Despite this, I was something of a late bloomer in reading. I distinctly remember learning
to read PD Eastman’s “Go, Dog, Go!” and repeatedly misreading the unfamiliar word
“again” as “a greeting,” inexplicably. Though reared in a highly literary environment,
surrounded by family members reading (my older brother did little else, as I recall), I
only really began to enjoy reading in high school. At some point I discovered the school
library, where less sophisticated books could be borrowed than those found in my home
library, books more to my liking during those angst-filled, peer-dependant years.
Somewhat ironically, while reading for pleasure came to me late, I developed a bit earlier
into something of a writer. I cannot remember a time when I did not love words, and the
fun of exploring ways words could play together, evoke particular feelings and ideas. My
favorite medium during my formative years was poetry. I wrote as therapy during
adolescence, and less often into young adulthood. When my own family made the scene,
I forgot about writing for a period of years. When the children were small and the first of
many crises came in my marriage, I briefly went back to college and rediscovered the
joys of writing again for a time. I always longed to be a novelist or playwright, but
seemed to find more success in poetry and expository or research texts. In college later in
life I made it my goal to get an “A” on every paper, and I succeeded.
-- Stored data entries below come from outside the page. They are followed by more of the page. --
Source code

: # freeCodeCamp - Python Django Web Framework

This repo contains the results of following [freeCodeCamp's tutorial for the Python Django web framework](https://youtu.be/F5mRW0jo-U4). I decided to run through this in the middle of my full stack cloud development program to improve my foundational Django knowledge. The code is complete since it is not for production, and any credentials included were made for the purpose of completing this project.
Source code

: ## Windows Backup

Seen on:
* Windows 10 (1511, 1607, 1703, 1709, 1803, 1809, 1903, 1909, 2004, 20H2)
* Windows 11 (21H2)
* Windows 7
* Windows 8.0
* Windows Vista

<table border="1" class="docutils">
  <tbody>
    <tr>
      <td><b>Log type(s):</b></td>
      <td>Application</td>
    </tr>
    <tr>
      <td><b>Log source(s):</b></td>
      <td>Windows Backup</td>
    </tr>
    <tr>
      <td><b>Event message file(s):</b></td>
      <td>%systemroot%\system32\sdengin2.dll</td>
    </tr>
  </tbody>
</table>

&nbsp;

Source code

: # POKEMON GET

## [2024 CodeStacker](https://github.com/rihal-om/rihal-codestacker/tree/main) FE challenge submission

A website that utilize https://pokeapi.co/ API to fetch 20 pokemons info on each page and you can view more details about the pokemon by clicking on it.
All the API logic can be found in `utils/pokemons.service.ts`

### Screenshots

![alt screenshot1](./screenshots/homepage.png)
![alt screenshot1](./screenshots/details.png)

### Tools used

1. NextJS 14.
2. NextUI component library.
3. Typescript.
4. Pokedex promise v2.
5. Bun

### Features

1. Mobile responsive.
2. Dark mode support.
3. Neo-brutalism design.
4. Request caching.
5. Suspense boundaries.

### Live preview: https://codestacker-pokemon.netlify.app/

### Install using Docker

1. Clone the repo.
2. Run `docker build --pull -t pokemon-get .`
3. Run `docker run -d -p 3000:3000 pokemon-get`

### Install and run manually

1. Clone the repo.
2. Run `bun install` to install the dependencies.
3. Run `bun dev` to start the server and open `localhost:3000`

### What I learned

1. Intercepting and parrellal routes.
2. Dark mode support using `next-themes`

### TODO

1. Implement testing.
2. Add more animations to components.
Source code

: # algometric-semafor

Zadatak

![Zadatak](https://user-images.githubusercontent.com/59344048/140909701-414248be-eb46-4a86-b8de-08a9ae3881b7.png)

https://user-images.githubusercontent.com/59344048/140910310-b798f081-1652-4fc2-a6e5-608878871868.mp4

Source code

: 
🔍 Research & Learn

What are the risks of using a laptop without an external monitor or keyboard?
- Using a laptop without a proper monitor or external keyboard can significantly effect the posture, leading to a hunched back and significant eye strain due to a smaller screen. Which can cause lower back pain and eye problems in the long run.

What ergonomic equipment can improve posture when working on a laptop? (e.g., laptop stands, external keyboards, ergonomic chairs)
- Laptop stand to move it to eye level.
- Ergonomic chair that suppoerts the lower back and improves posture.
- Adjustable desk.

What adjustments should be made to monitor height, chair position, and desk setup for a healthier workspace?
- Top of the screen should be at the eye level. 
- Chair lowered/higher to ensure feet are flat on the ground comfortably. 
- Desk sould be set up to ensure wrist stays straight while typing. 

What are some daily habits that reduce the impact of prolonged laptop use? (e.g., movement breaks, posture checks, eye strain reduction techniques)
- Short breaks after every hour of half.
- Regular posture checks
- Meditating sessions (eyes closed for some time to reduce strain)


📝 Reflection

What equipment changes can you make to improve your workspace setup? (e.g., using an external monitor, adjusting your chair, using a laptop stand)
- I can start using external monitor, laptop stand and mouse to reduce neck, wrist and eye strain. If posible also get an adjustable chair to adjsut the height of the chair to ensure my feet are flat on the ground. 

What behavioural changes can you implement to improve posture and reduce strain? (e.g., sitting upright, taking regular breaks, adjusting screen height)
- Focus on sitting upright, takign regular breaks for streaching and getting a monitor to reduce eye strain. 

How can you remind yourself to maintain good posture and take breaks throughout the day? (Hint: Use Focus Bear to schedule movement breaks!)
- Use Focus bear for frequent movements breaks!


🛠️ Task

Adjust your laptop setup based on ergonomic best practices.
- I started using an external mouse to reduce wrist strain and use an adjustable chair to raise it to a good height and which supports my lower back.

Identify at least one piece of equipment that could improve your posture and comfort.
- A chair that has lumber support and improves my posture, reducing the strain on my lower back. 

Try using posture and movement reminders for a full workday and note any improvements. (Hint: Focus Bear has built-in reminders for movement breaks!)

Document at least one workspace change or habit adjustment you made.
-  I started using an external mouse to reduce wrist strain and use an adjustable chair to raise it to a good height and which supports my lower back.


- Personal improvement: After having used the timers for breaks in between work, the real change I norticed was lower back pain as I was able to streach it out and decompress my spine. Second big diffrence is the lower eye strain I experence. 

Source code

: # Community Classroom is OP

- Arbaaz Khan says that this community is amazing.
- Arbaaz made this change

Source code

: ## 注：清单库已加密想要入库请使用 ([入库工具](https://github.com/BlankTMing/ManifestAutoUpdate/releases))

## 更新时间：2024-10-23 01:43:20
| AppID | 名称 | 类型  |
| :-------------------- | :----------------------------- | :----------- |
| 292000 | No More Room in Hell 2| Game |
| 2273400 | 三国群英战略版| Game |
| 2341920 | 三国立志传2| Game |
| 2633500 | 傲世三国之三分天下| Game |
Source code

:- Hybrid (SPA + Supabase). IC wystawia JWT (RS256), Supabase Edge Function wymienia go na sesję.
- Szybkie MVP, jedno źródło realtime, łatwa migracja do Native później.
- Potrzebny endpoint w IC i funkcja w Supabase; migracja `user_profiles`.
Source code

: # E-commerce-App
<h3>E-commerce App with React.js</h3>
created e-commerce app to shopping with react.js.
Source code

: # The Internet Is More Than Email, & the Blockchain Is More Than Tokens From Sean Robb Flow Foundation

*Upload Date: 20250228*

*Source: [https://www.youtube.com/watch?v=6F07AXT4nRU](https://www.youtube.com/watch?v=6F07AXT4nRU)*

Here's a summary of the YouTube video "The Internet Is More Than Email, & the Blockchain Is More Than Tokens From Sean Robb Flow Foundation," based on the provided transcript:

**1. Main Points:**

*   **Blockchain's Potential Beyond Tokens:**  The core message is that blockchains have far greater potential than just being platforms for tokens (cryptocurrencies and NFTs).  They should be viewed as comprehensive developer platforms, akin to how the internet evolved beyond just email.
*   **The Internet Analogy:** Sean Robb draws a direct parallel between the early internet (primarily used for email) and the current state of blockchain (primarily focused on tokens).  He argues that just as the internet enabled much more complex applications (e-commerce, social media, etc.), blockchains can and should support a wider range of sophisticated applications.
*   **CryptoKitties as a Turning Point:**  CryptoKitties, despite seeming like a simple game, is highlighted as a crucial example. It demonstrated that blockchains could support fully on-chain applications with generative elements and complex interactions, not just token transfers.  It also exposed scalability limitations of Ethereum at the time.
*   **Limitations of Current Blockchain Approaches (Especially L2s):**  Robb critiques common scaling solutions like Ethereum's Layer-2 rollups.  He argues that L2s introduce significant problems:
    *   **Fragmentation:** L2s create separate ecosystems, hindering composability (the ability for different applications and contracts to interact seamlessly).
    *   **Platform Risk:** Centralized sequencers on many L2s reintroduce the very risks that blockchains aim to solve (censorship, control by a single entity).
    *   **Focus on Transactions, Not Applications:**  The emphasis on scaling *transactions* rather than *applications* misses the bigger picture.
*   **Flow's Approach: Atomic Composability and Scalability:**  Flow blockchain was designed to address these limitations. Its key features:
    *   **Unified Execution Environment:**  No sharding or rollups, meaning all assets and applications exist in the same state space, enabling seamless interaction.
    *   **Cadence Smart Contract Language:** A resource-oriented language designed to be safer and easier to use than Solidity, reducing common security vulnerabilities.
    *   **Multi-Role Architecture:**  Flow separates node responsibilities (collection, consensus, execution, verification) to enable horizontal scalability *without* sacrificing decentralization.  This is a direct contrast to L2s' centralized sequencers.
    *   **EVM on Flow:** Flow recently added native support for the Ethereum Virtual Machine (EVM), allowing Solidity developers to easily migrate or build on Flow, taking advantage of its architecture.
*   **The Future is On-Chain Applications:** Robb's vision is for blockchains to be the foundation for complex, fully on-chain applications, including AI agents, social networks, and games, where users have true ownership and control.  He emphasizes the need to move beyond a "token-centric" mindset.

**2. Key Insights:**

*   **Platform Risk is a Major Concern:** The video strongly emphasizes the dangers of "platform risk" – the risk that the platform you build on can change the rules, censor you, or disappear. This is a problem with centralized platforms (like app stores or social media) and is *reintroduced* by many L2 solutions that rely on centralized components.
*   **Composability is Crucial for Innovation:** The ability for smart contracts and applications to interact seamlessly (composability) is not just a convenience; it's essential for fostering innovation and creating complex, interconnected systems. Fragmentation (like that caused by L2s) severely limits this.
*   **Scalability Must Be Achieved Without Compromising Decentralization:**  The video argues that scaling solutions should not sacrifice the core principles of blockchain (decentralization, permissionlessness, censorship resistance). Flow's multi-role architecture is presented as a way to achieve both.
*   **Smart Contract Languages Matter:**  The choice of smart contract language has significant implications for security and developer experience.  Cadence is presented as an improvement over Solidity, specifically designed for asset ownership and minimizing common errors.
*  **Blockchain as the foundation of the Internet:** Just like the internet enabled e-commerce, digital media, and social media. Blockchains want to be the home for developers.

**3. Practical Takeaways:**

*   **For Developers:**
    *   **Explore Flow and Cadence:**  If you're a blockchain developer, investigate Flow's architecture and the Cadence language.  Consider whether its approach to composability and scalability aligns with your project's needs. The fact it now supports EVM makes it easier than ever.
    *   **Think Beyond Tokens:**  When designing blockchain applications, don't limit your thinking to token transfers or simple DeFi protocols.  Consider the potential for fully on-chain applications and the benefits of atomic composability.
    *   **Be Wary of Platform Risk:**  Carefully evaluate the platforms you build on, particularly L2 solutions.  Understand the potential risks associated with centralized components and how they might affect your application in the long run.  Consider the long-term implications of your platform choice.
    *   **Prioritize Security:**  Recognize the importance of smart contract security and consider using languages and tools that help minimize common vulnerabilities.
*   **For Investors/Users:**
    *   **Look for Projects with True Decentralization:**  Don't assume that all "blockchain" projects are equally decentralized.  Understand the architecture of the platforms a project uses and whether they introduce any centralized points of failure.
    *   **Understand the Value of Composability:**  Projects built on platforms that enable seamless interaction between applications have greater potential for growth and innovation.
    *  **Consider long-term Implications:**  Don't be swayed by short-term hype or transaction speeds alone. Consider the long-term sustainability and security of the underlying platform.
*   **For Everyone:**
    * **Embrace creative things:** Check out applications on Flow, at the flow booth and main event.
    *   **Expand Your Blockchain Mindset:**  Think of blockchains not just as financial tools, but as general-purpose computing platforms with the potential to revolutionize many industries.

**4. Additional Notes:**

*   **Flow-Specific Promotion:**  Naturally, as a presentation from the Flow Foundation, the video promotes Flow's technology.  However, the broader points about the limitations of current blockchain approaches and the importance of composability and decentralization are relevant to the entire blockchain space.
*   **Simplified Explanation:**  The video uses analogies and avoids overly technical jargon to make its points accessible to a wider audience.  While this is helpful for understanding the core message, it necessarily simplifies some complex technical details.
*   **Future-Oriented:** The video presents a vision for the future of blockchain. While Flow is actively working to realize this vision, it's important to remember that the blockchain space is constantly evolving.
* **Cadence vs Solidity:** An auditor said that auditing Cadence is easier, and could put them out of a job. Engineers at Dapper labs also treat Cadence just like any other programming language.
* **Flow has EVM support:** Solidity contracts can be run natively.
Though I do, finally, consider myself a good writer, and a good reader, I was surprised by
my reaction recently when I stumbled over something long-forgotten during a recent
move: my Creative Writing Final Portfolio from 1987. I remember creating the portfolio,
consisting of some poetry, a short story, and a two-act play. I remember the ease of
writing the poetry, and the struggle of writing the short story and the play. I remember
how, at one point, the short story took off and developed a life of its own, and when I had
finished it seemed to me like such a “magnum opus.” I remember feeling absolutely
crushed when I read the comments of my professor to my “great work.” I put it all aside
and didn’t think about it again, until a few weeks ago.
And then… after more than twenty years in a box somewhere, I read again what my
professor had written, describing her assessment of this work into which I had poured so
much and been so proud. Why had I been so desolate back then? Her words now struck
me as both praise and encouragement to continue writing, and honing my craft. My grade
for the portfolio, in its entirety, was an “A.”